Resultado: a gerente me informou que enviou um memorando para o banco e que eu deveria aguardar … Aguardar, “Por quanto tempo? Veja eu estou provando que paguei a dívida, portanto quero meu nome limpo agora” afirmei de forma incisiva à gerente. Infeliz ou felizmente, já explico, meu nome continuou negativado injustamente.

O que fiz? Reclamei meu direito, agora junto ao Poder Judiciário, mais especificamente por meio de uma medida judicial junto ao Juizado Especial Estadual, juizado de pequenas causas, onde pedi a declaração de inexistência do débito junto ao banco e a condenação do mesmo a Indenização por Danos Morais.

Felizmente, agora explico minha alegria à época, a condenação em danos morais foi importantíssima para ajudar nos custos de fim de ano e na troca do carro.

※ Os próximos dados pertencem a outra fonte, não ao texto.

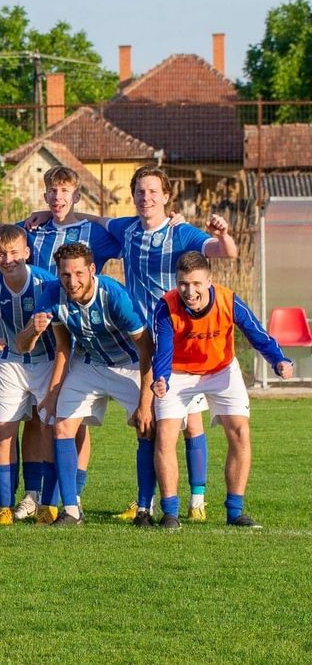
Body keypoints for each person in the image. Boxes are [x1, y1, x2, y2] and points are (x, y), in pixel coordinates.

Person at [80, 166, 239, 521]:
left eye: (153, 191)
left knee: (185, 421)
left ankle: (195, 501)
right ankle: (148, 503)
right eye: (139, 191)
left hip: (179, 338)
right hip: (142, 338)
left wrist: (224, 235)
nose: (145, 197)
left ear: (167, 196)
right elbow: (102, 219)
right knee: (155, 421)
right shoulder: (128, 229)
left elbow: (222, 251)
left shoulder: (180, 232)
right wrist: (50, 213)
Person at [151, 251, 294, 529]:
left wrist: (279, 360)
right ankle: (170, 513)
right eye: (183, 284)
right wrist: (161, 378)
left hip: (221, 370)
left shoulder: (228, 300)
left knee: (240, 431)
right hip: (179, 374)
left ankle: (235, 511)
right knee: (166, 434)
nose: (189, 291)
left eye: (196, 284)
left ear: (209, 281)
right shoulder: (166, 306)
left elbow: (257, 334)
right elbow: (163, 350)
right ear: (176, 282)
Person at [35, 243, 157, 527]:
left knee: (146, 427)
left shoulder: (114, 296)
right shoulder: (53, 294)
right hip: (88, 363)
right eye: (65, 274)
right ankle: (72, 510)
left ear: (92, 270)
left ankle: (144, 508)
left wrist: (145, 402)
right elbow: (63, 347)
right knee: (62, 426)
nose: (72, 281)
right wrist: (53, 393)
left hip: (128, 365)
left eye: (78, 273)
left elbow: (146, 349)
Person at [0, 225, 60, 524]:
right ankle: (5, 506)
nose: (8, 259)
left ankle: (44, 502)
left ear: (27, 253)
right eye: (1, 254)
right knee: (4, 430)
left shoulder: (47, 283)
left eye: (14, 253)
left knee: (47, 429)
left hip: (46, 361)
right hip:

Uma ótima lembrança de que vale a pena reclamar e protestar pelos nossos direitos, pois com nossos direitos respeitados temos uma sociedade mais justa e feliz.

Cabe mencionar que nosso Código Civil assegura, em seu art. 927, que “Aquele que, por ato ilícito causar dano a outrem, fica obrigado a repará-lo”. Reparação pelos danos materiais, morais e emergentes, inclusive.

Portanto, Lembrem-se sempre: “Um povo que não reclama seus direitos não é digno de tê-los, e você é digno”. Forte Abraço.